Kansas City Southern Ry. Co. v. Moles

121 F. 351 | 8th Cir. | 1903

CALDWELL, Circuit Judge,

after stating the case as above, delivered the opinion of the court.

It is assigned for error that the court permitted the plaintiff to prove the statements of the conductor concerning the accident, to the following effect: The witness Dollarhide testified as follows:

“Q. State to the jury what the conductor said when he got to you? A. He said he didn’t want any of us to think hard of him; that he didn’t intend to kill a man on purpose. Q. State all he said. A. He said he knew the car was set there for the purpose of being unloaded and he thought, it being noon, that we was to dinner.”

Another witness testified that the conductor said:

“ T thought you all had gone to dinner;’ that he ought to have been on the lookout, but he thought we had gone to dinner.”

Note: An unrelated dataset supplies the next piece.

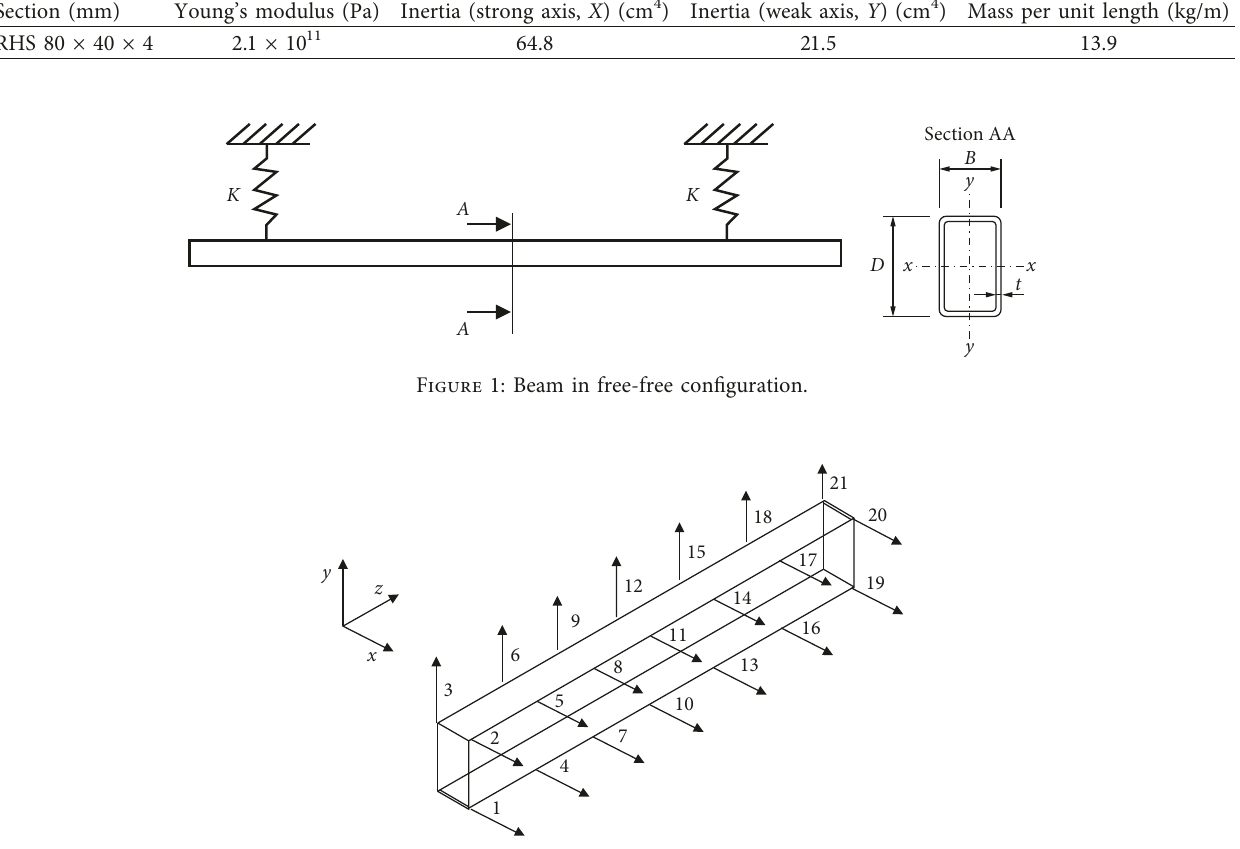
Figure 2: Test setup for the free-free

These statements were made at the very time and place of the accident, while the cars were still in motion, and while the plaintiff’s leg was still pinioned between the slide and the interior wall of the icehouse. The crash of the cars and the cries of the injured man and others brought the conductor, who was on the cars “kicked” in that occasioned the accident, to the spot instantly, and what he then said was clearly part of the res gestae. Peirce v. Van Dusen, 24 C. C. A. 280, 78 Fed. 693, and cases cited in footnote.

No exception was taken to the charge of the court. The defendant preferred several requests for instructions, all of which were rightly refused. By the terms of the first request, the obligation of the railway company to exercise ordinary care in switching its cars was restricted to persons “engaged in work in and about the cars on the track.” This was restricting the defendant’s obligation within too narrow limits. Moreover, the charge in chief stated accurately and fully the degree of care the defendant was required to exercise.

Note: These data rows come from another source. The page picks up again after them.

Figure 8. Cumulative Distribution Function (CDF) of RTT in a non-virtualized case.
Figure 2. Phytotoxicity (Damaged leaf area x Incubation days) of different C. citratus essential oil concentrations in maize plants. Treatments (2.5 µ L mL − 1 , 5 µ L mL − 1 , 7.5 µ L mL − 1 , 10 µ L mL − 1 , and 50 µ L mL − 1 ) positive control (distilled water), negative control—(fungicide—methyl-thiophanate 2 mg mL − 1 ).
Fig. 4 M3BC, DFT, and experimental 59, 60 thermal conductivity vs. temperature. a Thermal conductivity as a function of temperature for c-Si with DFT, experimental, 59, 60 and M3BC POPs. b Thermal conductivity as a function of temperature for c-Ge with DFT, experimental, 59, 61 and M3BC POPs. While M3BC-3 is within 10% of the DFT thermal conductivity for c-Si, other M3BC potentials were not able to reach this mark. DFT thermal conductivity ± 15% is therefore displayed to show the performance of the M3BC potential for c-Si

The third and fifth requests relate to the defense of contributory negligence, but, as there was not a particle of evidence to support such a defense, they were rightly disregarded by the court. By the fourth and seventh requests the railway company, in effect, sought to apply to the case the doctrine of inevitable accident. Upon the proof in the case, it is difficult to treat such a suggestion seriously. The conductor who had charge of the defendant’s train was called by the defendant as a witness, and testified: .

“We had come to Dequeen at the dinner hour for dinner. We had two loads of ties to set out on the cotton track; and one of my head brakemen cut the cars off and kicked them in, and I rode them, and did not stop just in the clear, and they rolled down and struck the ear which was supposed to hurt Mr. Moles.”

*353Asked why he did not stop the cars, he answered, “They were heavy cars, and hard to stop.”

The accident in this case resulted from that fruitful source of accidents — a running or flying switch — which has uniformly met with judicial condemnation, and. which is prohibited by rule of some, if not all, railroad companies. Shearman & Redfield on the Law of Negligence (5th Ed.) §§ 461, 463, and cases cited; Beach on Contributory Negligence (2d Ed.) § 217; 1 Thompson on Negligence, 423, 452.

In this case, without warning to persons working on or near the track who were liable to be injured by the cars “kicked” in on the switch track,' two cars loaded with ties were sent speeding down the track by a flying switch without, any adequate means of controlling them, as the conductor of the train, who says he was riding the cars, admits.

The jury were entirely justified in finding that it was an act of negligence to make this flying switch under these circumstances, and that the railway company was liable to the plaintiff for the damages resulting to him therefrom.

The judgment of the Circuit Court is affirmed.